• GOAL OF THE EXERCISE:
Can you repeat word for word the stretch from the start of the items through the line that contains "que la salida", including that line?

Items taken from a dataset
================
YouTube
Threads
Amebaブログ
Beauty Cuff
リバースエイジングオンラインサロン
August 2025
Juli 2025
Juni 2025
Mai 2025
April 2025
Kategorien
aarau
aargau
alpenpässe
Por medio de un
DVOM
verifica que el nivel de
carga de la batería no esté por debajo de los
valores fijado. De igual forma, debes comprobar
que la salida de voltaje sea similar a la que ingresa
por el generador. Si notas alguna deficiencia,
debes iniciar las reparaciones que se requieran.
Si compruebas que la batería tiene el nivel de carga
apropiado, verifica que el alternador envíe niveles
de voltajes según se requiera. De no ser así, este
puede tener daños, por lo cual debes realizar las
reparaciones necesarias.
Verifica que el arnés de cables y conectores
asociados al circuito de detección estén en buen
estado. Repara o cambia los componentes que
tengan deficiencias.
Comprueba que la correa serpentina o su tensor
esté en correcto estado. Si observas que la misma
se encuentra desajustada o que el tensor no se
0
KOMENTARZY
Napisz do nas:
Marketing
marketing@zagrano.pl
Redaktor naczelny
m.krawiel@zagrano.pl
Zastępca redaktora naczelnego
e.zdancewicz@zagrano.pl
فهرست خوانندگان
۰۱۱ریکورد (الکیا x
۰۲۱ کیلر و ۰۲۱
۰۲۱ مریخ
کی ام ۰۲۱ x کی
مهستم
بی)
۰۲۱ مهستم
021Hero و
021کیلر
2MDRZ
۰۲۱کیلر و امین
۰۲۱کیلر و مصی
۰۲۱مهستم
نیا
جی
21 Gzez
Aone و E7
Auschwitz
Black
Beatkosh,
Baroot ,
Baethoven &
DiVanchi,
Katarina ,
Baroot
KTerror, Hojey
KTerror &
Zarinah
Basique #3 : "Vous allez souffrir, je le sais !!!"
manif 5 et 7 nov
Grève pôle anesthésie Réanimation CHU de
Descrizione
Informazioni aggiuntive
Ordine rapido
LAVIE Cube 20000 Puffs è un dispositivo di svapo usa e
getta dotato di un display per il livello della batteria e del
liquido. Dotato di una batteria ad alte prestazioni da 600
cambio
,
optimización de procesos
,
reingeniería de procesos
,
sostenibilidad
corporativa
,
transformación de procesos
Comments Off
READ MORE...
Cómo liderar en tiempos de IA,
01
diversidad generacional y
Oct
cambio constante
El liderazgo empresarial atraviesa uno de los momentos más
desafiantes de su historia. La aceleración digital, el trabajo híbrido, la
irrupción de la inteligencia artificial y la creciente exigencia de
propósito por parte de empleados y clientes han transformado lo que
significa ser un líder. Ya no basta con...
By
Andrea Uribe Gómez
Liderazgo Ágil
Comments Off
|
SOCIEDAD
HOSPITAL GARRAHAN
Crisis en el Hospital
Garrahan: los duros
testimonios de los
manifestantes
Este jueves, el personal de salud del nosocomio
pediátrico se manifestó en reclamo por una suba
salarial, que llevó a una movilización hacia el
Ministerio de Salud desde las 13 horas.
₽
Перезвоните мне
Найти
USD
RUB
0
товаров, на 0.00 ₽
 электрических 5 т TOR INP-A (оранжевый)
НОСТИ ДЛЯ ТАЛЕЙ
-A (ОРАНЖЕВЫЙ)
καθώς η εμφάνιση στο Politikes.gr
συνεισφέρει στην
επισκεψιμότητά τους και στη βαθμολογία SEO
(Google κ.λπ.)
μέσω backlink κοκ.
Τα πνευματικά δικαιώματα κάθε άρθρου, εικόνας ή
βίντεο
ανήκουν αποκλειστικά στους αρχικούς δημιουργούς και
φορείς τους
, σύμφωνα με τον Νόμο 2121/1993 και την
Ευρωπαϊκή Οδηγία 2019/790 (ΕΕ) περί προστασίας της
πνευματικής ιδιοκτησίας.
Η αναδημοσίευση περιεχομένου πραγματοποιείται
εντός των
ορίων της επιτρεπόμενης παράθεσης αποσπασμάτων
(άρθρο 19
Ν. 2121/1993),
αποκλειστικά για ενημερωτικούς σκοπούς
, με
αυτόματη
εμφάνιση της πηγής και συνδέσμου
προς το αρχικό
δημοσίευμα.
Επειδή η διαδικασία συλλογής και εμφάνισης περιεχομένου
================
• RESPONSE TO THIS EXERCISE:
YouTube
Threads
Amebaブログ
Beauty Cuff
リバースエイジングオンラインサロン
August 2025
Juli 2025
Juni 2025
Mai 2025
April 2025
Kategorien
aarau
aargau
alpenpässe
Por medio de un
DVOM
verifica que el nivel de
carga de la batería no esté por debajo de los
valores fijado. De igual forma, debes comprobar
que la salida de voltaje sea similar a la que ingresa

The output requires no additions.